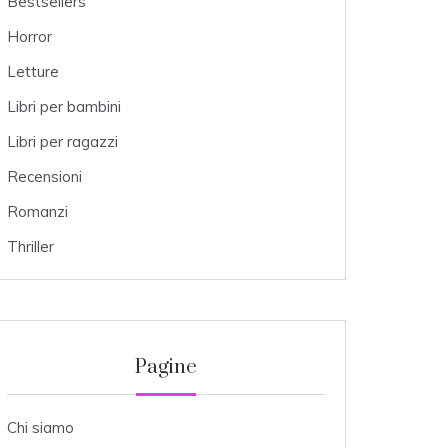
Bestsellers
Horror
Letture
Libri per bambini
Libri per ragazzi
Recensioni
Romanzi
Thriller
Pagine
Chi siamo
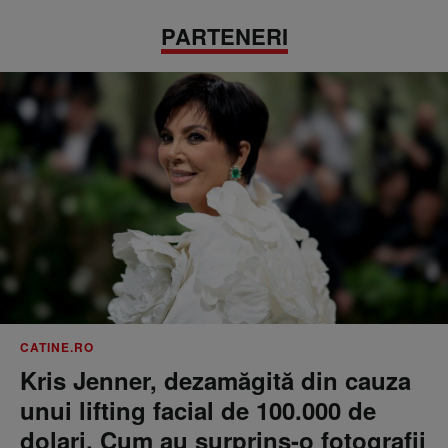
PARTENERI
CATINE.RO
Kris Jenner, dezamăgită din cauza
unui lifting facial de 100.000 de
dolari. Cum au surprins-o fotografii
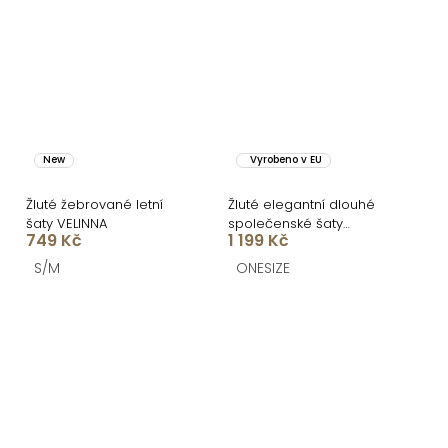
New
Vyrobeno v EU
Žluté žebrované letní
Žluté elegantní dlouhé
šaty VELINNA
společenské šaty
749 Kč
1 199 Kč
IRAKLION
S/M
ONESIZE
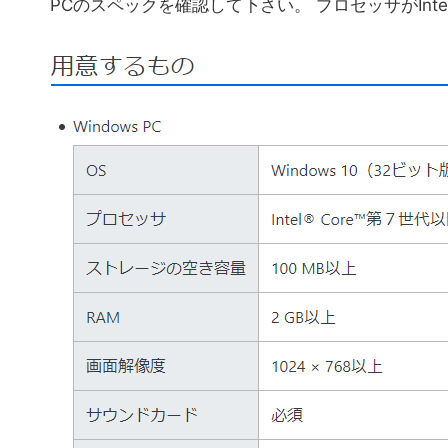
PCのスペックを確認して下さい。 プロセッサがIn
_ _ _
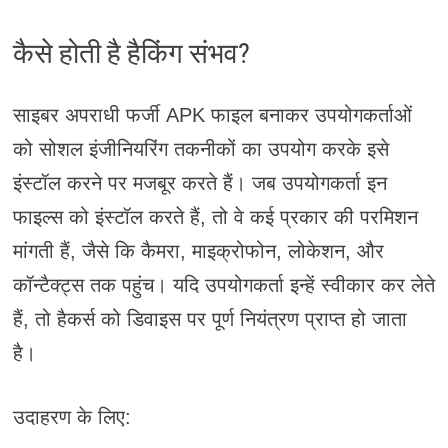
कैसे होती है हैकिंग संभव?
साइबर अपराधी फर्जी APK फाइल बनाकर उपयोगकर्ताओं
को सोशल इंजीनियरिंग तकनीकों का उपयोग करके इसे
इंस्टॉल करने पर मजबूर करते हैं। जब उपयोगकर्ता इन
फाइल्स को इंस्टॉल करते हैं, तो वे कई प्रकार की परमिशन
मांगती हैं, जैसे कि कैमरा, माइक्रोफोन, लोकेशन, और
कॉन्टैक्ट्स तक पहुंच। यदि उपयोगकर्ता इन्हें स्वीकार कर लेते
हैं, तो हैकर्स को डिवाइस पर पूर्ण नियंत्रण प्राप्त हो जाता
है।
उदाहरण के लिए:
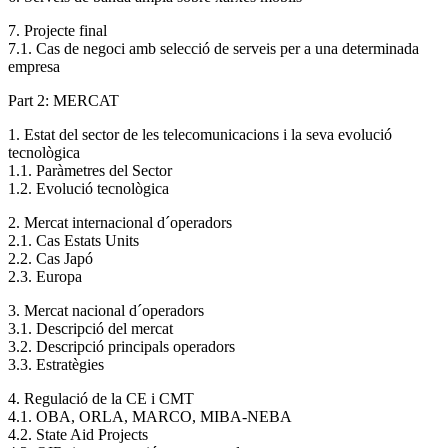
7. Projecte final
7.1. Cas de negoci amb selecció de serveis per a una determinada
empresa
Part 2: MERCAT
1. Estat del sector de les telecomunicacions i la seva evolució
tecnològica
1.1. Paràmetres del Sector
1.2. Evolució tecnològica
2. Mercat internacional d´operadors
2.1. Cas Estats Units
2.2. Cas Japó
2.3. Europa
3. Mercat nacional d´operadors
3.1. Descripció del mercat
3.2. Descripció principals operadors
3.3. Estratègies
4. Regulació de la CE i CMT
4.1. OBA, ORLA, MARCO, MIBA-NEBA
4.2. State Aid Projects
_ _ _
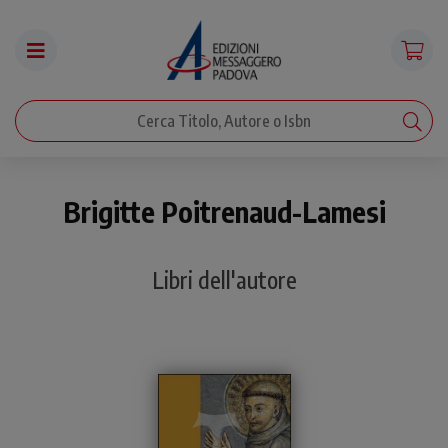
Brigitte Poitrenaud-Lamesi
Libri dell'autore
_ _ _
WORK INSTRUCTION - Only lines that hold the string "Žluté" belong in the answer, so copy every one of them from the records.

ANSWER FOR THIS EXERCISE -
Žluté žebrované letní
Žluté elegantní dlouhé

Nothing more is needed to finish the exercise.